Baca berita tanpa iklan. Gabung Kompas.com+

Kesadaran yang Lahir dari Pinggiran Hutan Tangkoko

Kompas.com - 30/04/2008, 01:51 WIB

”Waktu torang masih kacil, torang salalu dengar cerita dari orangtua, kalo di Tangkoko banyak babirusa. Maar sampe torang so basar bagini, torang nyanda pernah lia yang namanya babirusa.
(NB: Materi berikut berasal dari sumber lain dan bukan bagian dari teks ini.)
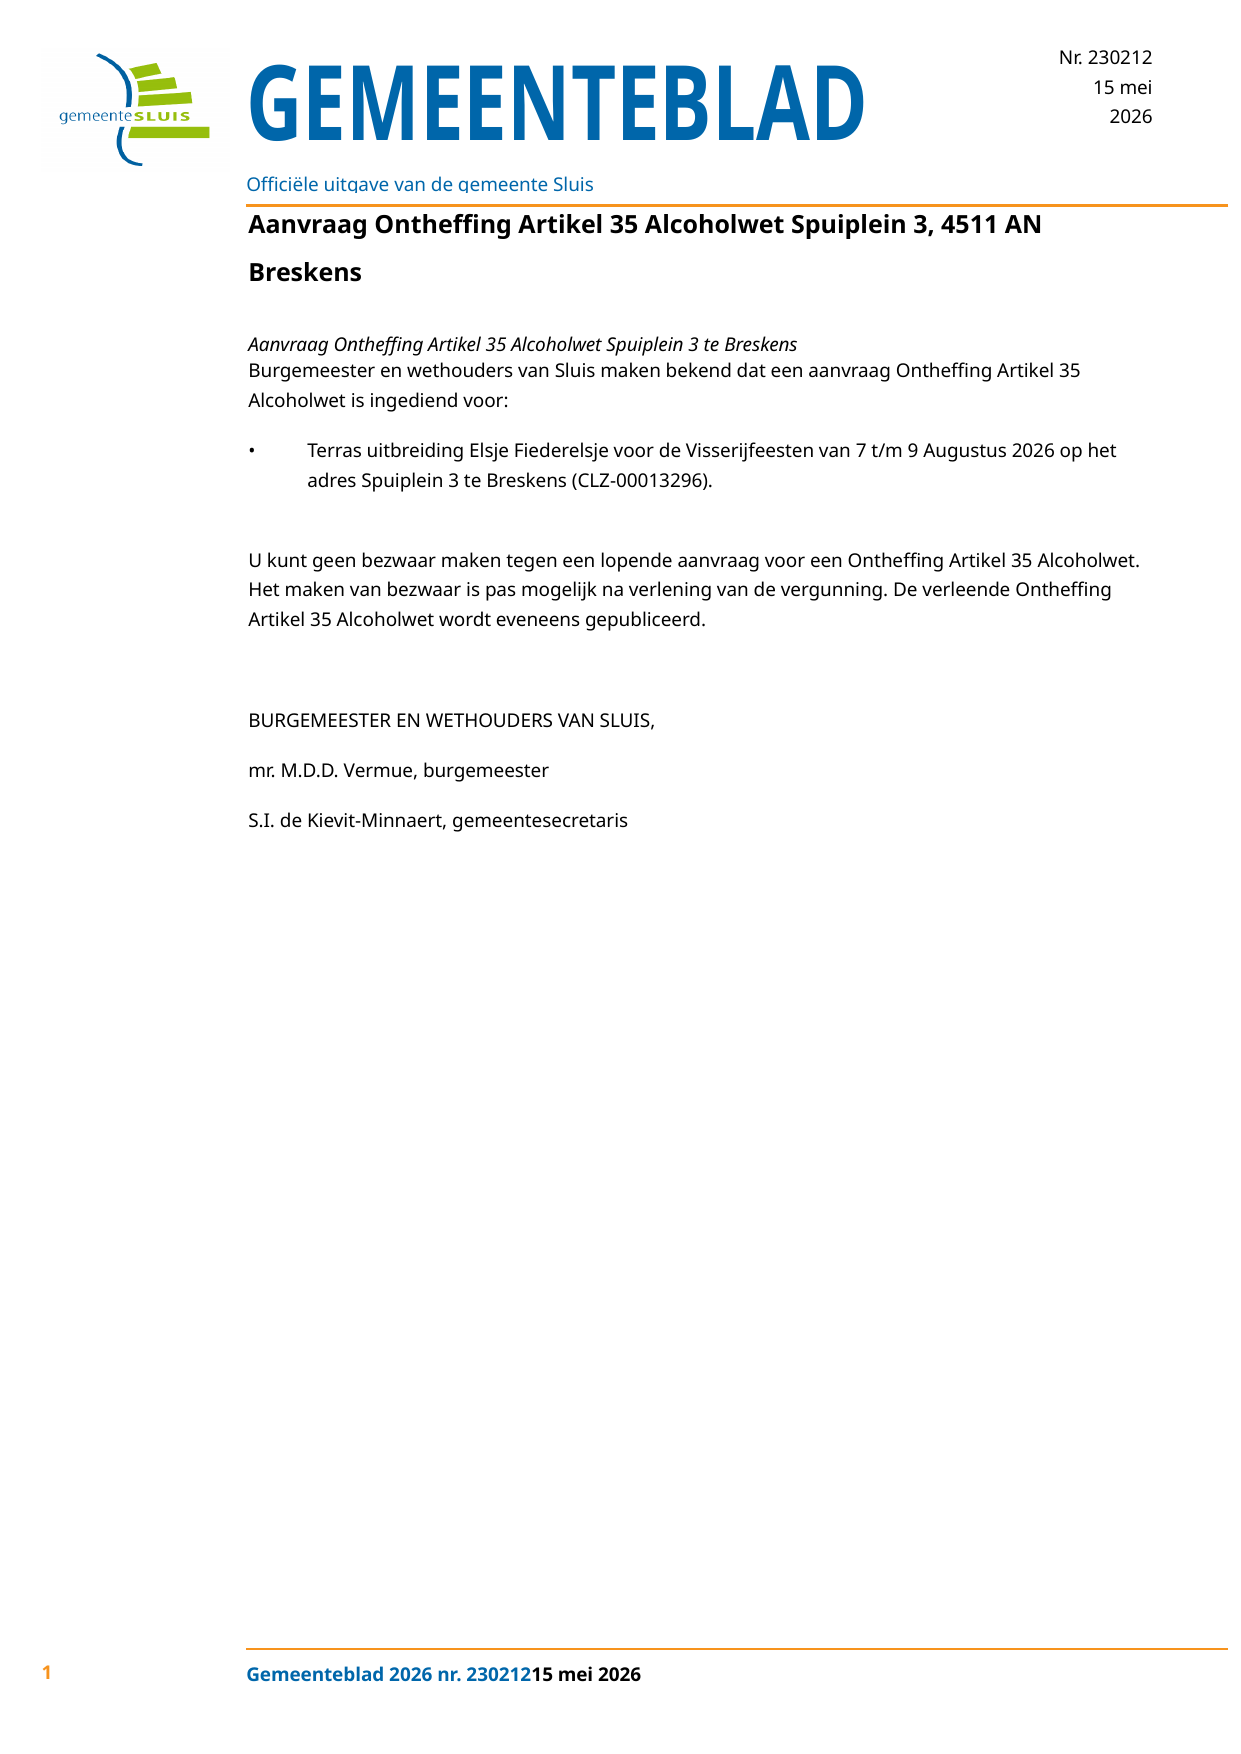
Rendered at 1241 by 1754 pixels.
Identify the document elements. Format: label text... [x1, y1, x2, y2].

picture [41, 47, 231, 172]
text mr. M.D.D. Vermue, burgemeester [248, 757, 1152, 783]
text Aanvraag Ontheffing Artikel 35 Alcoholwet Spuiplein 3 te Breskens [248, 331, 1152, 357]
text Burgemeester en wethouders van Sluis maken bekend dat een aanvraag Ontheffing Artikel 35 Alcoholwet is ingediend voor: [248, 357, 1152, 412]
list Terras uitbreiding Elsje Fiederelsje voor de Visserijfeesten van 7 t/m 9 Augustus 2026 op het adres Spuiplein 3 te Breskens (CLZ-00013296). [248, 437, 1152, 492]
text Aanvraag Ontheffing Artikel 35 Alcoholwet Spuiplein 3, 4511 AN Breskens [248, 207, 1152, 288]
text S.I. de Kievit-Minnaert, gemeentesecretaris [248, 808, 1152, 833]
text BURGEMEESTER EN WETHOUDERS VAN SLUIS, [248, 707, 1152, 732]
text U kunt geen bezwaar maken tegen een lopende aanvraag voor een Ontheffing Artikel 35 Alcoholwet. Het maken van bezwaar is pas mogelijk na verlening van de vergunning. De verleende Ontheffing Artikel 35 Alcoholwet wordt eveneens gepubliceerd. [248, 547, 1152, 632]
Samua itu cuma tinggal cerita.”

Ucapan ini disampaikan Esli Kakauhe (19), pemuda asal Kelurahan Batuputih Bawah, Kecamatan Ranowulu, Kota Bitung, Sulawesi Utara, pertengahan April 2008 lalu, saat Kompas bersama Sulut Bosami Network mendatangi Taman Wisata Alam (TWA) Batuputih.
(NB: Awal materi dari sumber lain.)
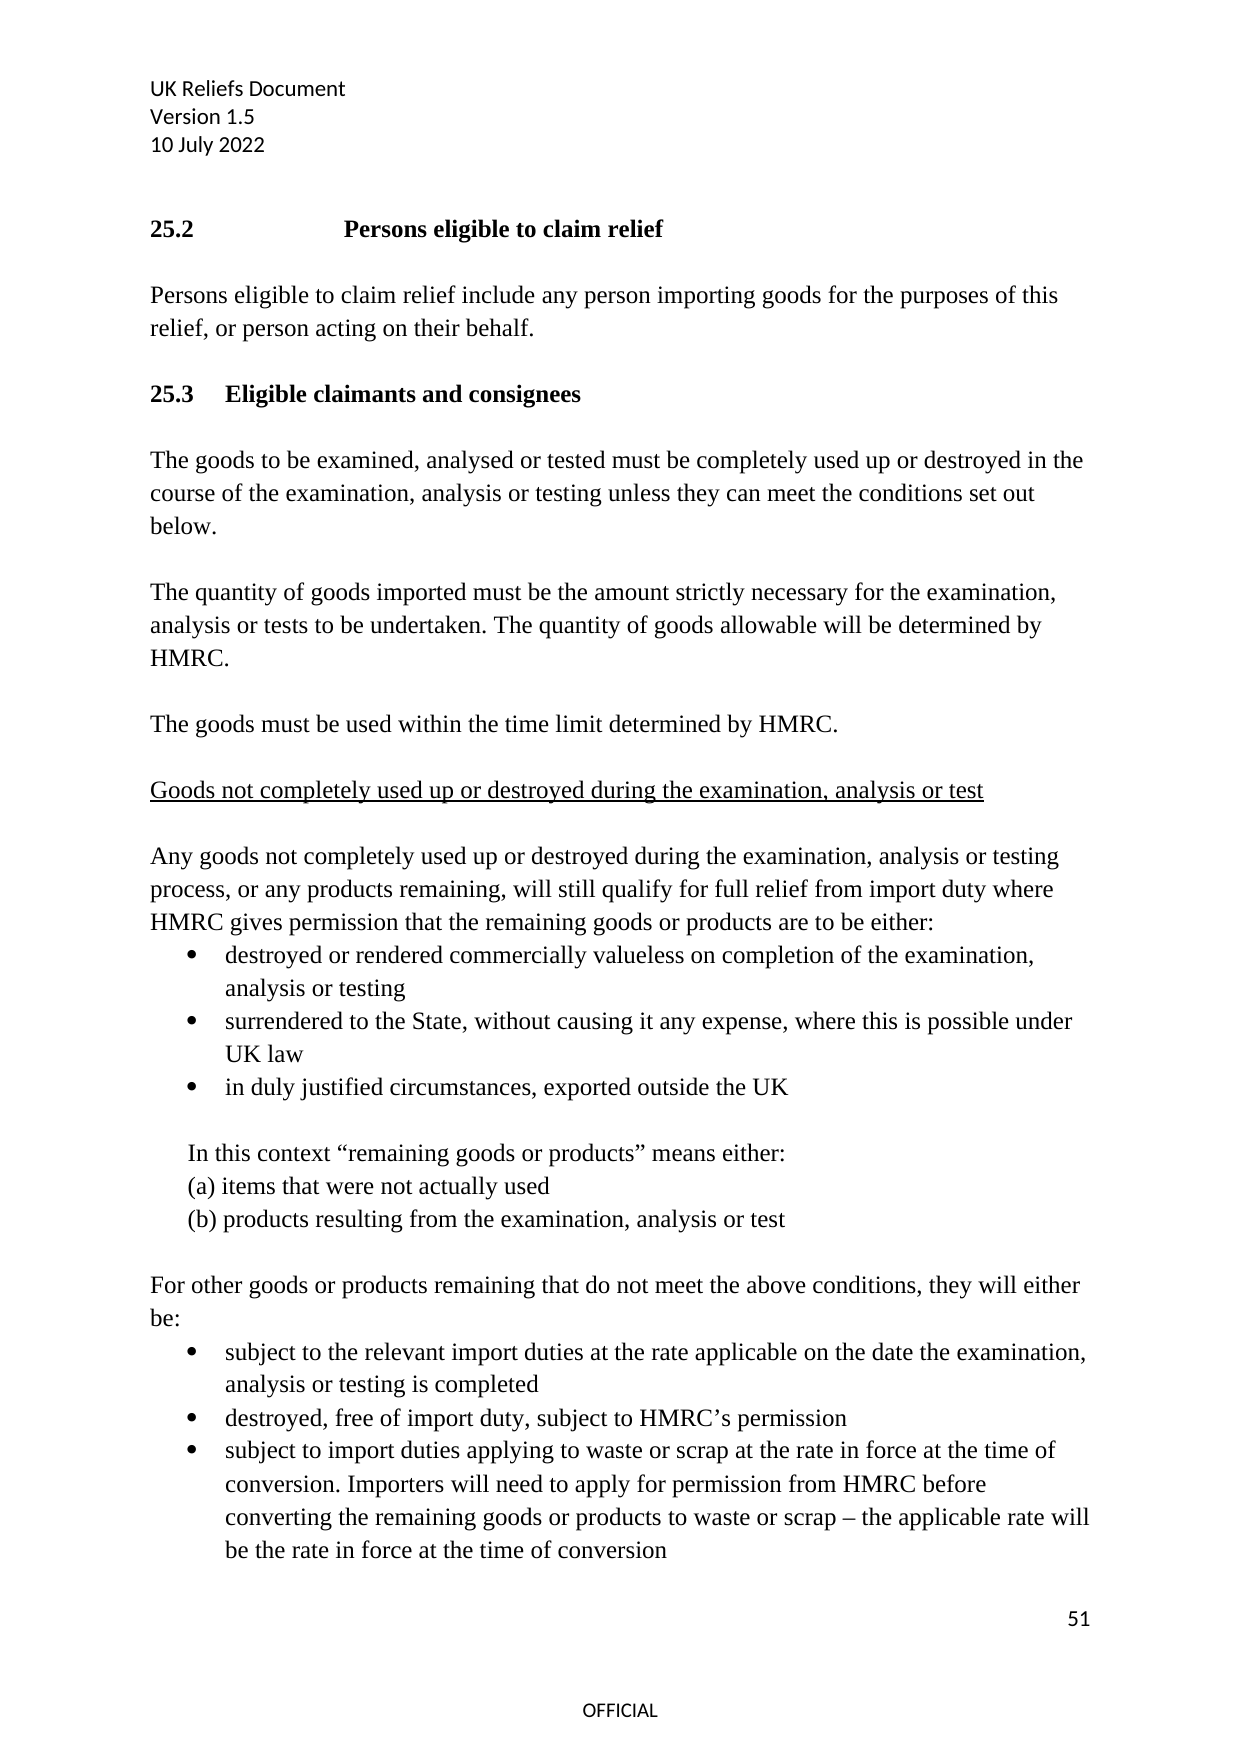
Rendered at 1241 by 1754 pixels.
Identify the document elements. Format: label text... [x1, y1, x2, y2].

text The quantity of goods imported must be the amount strictly necessary for the examination, analysis or tests to be undertaken. The quantity of goods allowable will be determined by HMRC. [150, 577, 1090, 672]
text Goods not completely used up or destroyed during the examination, analysis or test [150, 775, 1090, 804]
list Persons eligible to claim relief [150, 214, 1090, 243]
text The goods to be examined, analysed or tested must be completely used up or destroyed in the course of the examination, analysis or testing unless they can meet the conditions set out below. [150, 445, 1090, 540]
list destroyed, free of import duty, subject to HMRC’s permission [187, 1403, 1090, 1431]
list subject to the relevant import duties at the rate applicable on the date the examination, analysis or testing is completed [187, 1337, 1090, 1398]
text Any goods not completely used up or destroyed during the examination, analysis or testing process, or any products remaining, will still qualify for full relief from import duty where HMRC gives permission that the remaining goods or products are to be either: [150, 841, 1090, 936]
text In this context “remaining goods or products” means either: [187, 1138, 1090, 1167]
text Persons eligible to claim relief include any person importing goods for the purposes of this relief, or person acting on their behalf. [150, 280, 1090, 342]
text For other goods or products remaining that do not meet the above conditions, they will either be: [150, 1271, 1090, 1332]
list surrendered to the State, without causing it any expense, where this is possible under UK law [187, 1006, 1090, 1068]
list subject to import duties applying to waste or scrap at the rate in force at the time of conversion. Importers will need to apply for permission from HMRC before converting the remaining goods or products to waste or scrap – the applicable rate will be the rate in force at the time of conversion [187, 1436, 1090, 1563]
list destroyed or rendered commercially valueless on completion of the examination, analysis or testing [187, 940, 1090, 1002]
list in duly justified circumstances, exported outside the UK [187, 1072, 1090, 1101]
text (a) items that were not actually used [187, 1171, 1090, 1200]
text (b) products resulting from the examination, analysis or test [187, 1204, 1090, 1233]
text The goods must be used within the time limit determined by HMRC. [150, 709, 1090, 738]
text 25.3 Eligible claimants and consignees [150, 379, 1090, 408]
Dalam bahasa Indonesia ucapan Esli dapat diterjemahan sebagai berikut, ”Ketika masih kecil, kami selalu dengar dari orangtua bahwa di Tangkoko banyak babirusa. Tetapi sampai sekarang sudah besar seperti ini, kami tidak pernah melihat yang namanya babirusa. Semua itu hanya tinggal cerita.”
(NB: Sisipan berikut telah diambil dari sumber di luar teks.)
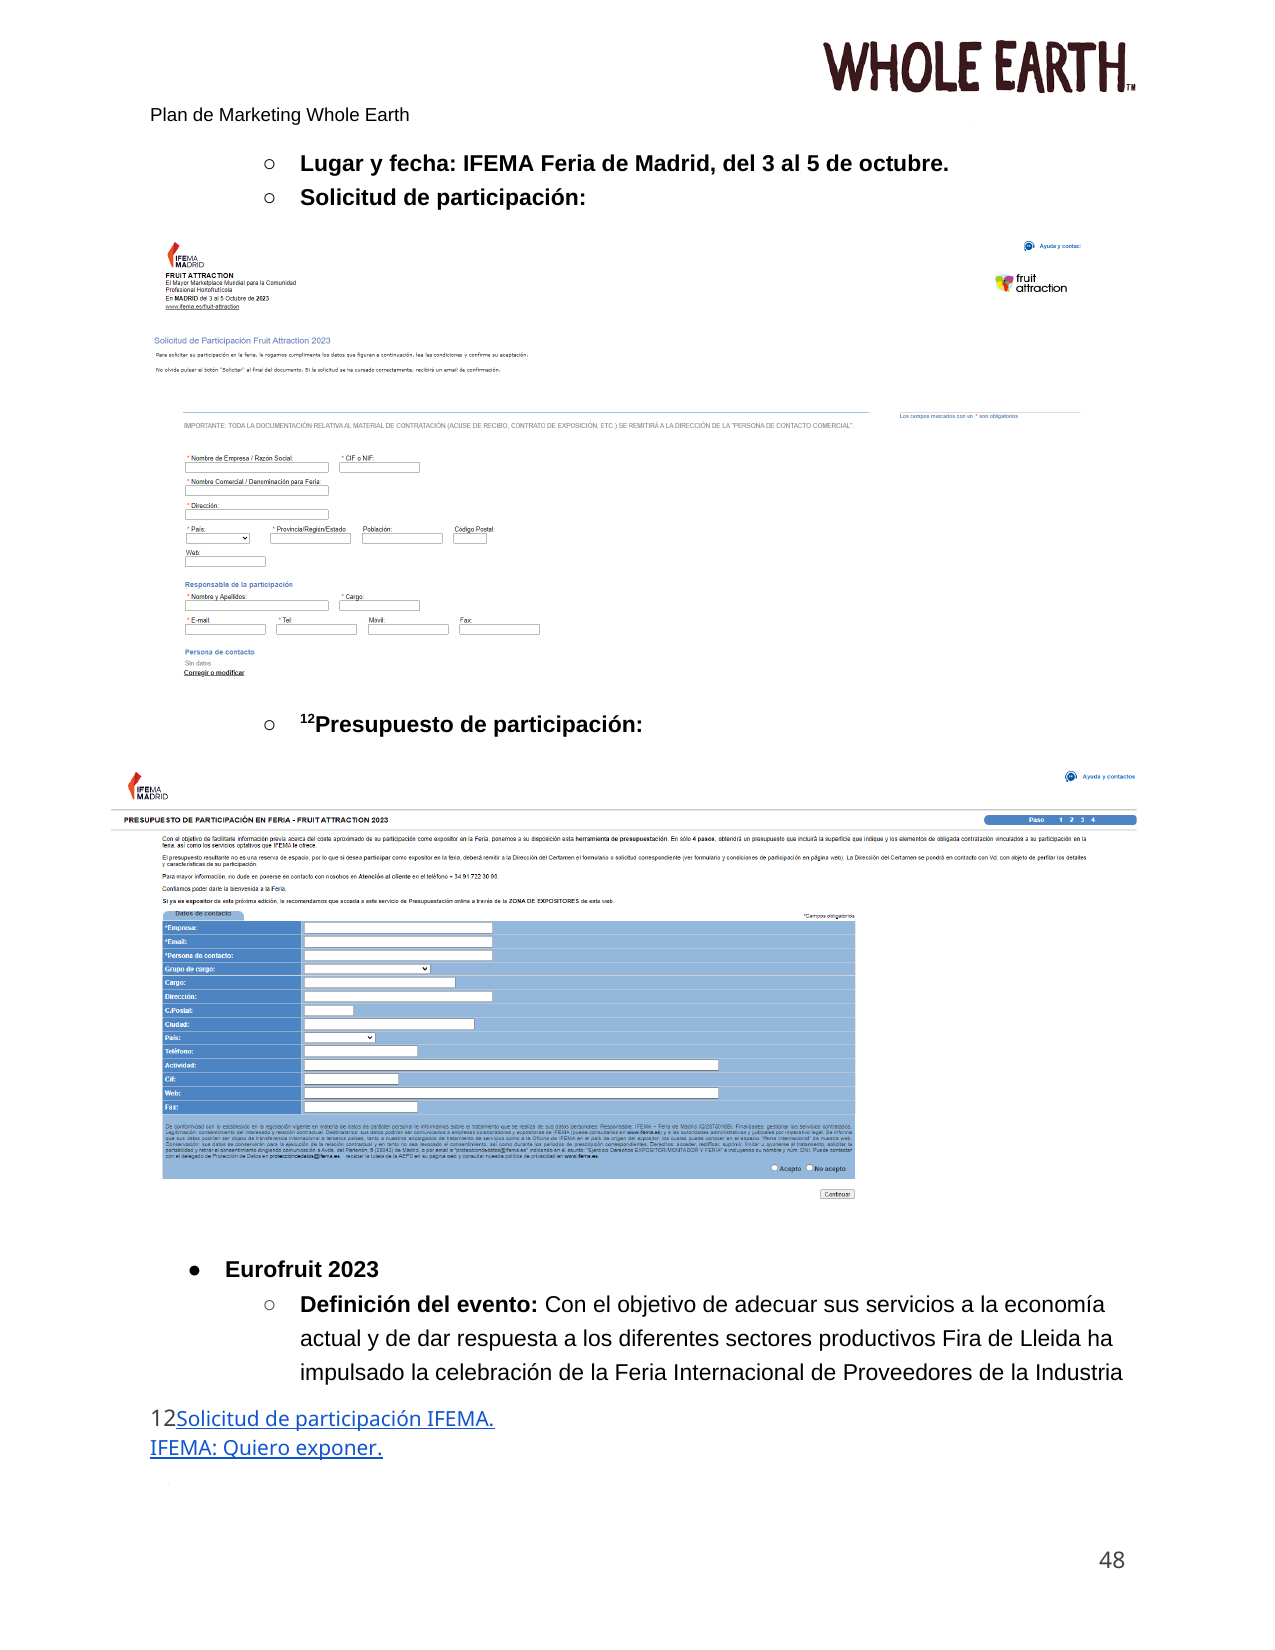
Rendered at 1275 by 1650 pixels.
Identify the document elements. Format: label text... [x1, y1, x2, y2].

picture [108, 766, 1137, 1222]
list Presupuesto de participación: [262, 711, 1125, 737]
list Lugar y fecha: IFEMA Feria de Madrid, del 3 al 5 de octubre. [262, 150, 1125, 176]
list [187, 745, 1125, 766]
list Definición del evento: Con el objetivo de adecuar sus servicios a la economía actual y de dar respuesta a los diferentes sectores productivos Fira de Lleida ha impulsado la celebración de la Feria Internacional de Proveedores de la Industria [262, 1291, 1125, 1385]
picture [821, 40, 1137, 93]
list IFEMA: Quiero exponer. [150, 1433, 1125, 1461]
list Solicitud de participación: [262, 184, 1125, 211]
list Eurofruit 2023 [187, 1222, 1125, 1283]
list Solicitud de participación IFEMA. [150, 1402, 1125, 1433]
picture [150, 239, 1081, 681]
Bagi Esli dan pemuda di Desa Batuputih, hewan babirusa yang merupakan salah satu satwa Sulawesi, kini tinggal cerita belaka alias kenangan. Sampai sekarang, mereka tidak pernah melihat babirusa secara langsung.

Kisah punahnya babirusa inilah yang kemudian memotivasi Esli dan sekitar 20 pemuda di kelurahan setempat membentuk Kelompok Pencinta Alam (KPA) Tarantula. KPA Tarantula dibentuk tahun 2006.

Mereka bertekad ikut menjaga kelestarian kawasan konservasi di TWA Batuputih yang menyatu dengan Cagar Alam (CA) Tangkoko-Batuangus, CA Duasudara, dan TWA Batuangus.

Alasannya sederhana. Para pemuda yang tinggal di pesisir pantai Batuputih ini, tidak ingin anak cucu mengalami nasib seperti mereka, yang mengetahui babirusa di Tangkoko, hanya lewat cerita.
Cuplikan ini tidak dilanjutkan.